There will also be individual viewing glasses for observers to stare directly at the sun without damaging their eyes, according to assistant physics professor Chris Duston, who is in charge of the Mendel Observatory.
Royston and Duston were outside Mendel Center on Aug. 17 preparing the portable Celestron telescope for the eclipse. It was tricky because the earth’s orbit is constantly tracking the sun out of the telescope’s view, they said. They were working on a tracking feature for the scope to follow the trajectory of the eclipse.
The alignment of the sun and moon during an eclipse is an opportunity to consider the complicated movements of the two celestial bodies and their effects on earth, Duston said.

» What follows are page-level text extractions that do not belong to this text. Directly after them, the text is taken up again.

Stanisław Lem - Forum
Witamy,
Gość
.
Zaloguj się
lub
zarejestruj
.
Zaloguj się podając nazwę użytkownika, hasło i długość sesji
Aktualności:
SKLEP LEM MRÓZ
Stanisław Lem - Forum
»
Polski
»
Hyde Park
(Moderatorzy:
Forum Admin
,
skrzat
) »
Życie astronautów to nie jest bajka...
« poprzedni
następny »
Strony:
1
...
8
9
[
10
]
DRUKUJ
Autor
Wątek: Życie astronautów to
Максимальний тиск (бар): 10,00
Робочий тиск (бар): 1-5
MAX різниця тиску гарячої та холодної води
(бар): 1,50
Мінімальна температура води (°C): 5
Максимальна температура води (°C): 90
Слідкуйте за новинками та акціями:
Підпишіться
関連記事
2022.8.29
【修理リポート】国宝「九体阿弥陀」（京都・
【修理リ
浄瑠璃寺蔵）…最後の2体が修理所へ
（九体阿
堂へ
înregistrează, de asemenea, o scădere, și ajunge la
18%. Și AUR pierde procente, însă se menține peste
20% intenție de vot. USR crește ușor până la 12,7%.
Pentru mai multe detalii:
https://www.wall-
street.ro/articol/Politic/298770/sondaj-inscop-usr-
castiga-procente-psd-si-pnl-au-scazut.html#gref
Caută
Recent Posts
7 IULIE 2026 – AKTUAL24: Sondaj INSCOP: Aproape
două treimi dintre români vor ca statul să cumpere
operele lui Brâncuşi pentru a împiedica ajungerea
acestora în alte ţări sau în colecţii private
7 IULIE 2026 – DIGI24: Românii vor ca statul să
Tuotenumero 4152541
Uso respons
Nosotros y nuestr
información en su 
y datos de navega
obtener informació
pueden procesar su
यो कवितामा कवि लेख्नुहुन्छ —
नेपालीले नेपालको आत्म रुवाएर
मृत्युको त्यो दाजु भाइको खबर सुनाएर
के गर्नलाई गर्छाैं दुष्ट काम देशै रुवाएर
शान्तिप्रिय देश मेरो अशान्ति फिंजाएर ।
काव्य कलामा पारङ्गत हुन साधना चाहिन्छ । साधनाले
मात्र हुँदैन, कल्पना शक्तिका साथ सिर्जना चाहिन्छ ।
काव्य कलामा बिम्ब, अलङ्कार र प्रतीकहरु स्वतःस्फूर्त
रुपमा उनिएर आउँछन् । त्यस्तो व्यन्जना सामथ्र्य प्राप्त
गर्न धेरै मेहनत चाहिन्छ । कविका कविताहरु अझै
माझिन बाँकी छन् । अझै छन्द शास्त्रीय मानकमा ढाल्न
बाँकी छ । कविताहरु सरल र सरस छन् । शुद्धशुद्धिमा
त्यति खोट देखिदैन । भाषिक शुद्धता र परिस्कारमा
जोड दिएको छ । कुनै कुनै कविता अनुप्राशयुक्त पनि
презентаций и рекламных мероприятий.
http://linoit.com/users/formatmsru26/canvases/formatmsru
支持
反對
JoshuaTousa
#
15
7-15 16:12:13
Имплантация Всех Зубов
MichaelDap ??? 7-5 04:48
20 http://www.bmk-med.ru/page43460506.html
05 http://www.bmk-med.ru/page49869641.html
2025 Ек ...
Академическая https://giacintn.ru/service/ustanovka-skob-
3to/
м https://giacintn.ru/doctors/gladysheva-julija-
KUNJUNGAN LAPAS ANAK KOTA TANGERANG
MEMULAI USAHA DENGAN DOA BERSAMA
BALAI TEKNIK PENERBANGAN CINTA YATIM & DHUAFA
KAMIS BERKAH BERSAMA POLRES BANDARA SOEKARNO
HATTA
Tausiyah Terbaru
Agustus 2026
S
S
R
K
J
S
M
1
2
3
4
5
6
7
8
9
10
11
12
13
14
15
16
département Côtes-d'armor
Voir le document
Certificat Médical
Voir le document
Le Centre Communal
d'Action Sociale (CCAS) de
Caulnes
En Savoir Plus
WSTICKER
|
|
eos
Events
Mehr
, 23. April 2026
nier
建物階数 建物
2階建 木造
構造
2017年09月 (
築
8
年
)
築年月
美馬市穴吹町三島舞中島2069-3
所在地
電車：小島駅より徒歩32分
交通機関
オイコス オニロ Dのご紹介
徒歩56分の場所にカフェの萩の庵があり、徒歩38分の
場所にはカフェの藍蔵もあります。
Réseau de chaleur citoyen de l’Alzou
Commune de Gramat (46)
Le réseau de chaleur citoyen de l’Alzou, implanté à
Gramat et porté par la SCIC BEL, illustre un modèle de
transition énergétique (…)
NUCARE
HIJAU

“I think that eclipses are exciting because they are right at the intersection between science and our everyday lives,” he said. “The sun and the moon are so fundamental to the human experience, but we rarely think carefully about how they move in the sky.”
Royston said he plans to be in the Crowe courtyard the entire length of the eclipse.
A solar eclipse happens when the moon passes between the earth and sun. Under the shadow of the moon, the sky darkens and the temperature cools. The eclipse this time is running from the Northwest United States toward the Southeast, following a trajectory from Oregon to South Carolina. The total eclipse will only be visible in a 70-mile-wide path and it will only be about 62.4 percent visible on the Merrimack campus.
The last solar eclipse visible over the United States was way back on Feb. 26, 1979, and the next on won’t come around until April 8, 2024, but that will be over Texas and won’t be visible in Massachusetts.
For those who can’t make it to Crowe courtyard, there are other ways to view the partial eclipse without damaging the eyes, said former adjunct professor Ralph Pass, who was in charge of the Mendel Observatory until his retirement this spring.
Cut a pinhole in a piece of cardboard and let the sunlight shine through it onto the ground or piece of paper; look on the ground under a leafy tree to see the shadow of the moon blocking the light; or, align a pair of binoculars to project the sun’s image on the ground.
Or form a hashtag symbol with your forefingers and middle fingers to form a shadow on the ground, Royston said.
Staring at the sun long enough can damage the eyes permanently. “You are essentially causing a sunburn on the inside of your eye, which normally doesn’t get direct sun,” Royston said.
Royston is a double major in STEM education and communications from Chelmsford, Mass. He’s planning a career in mass scientific education, explaining science and scientific theories to laymen.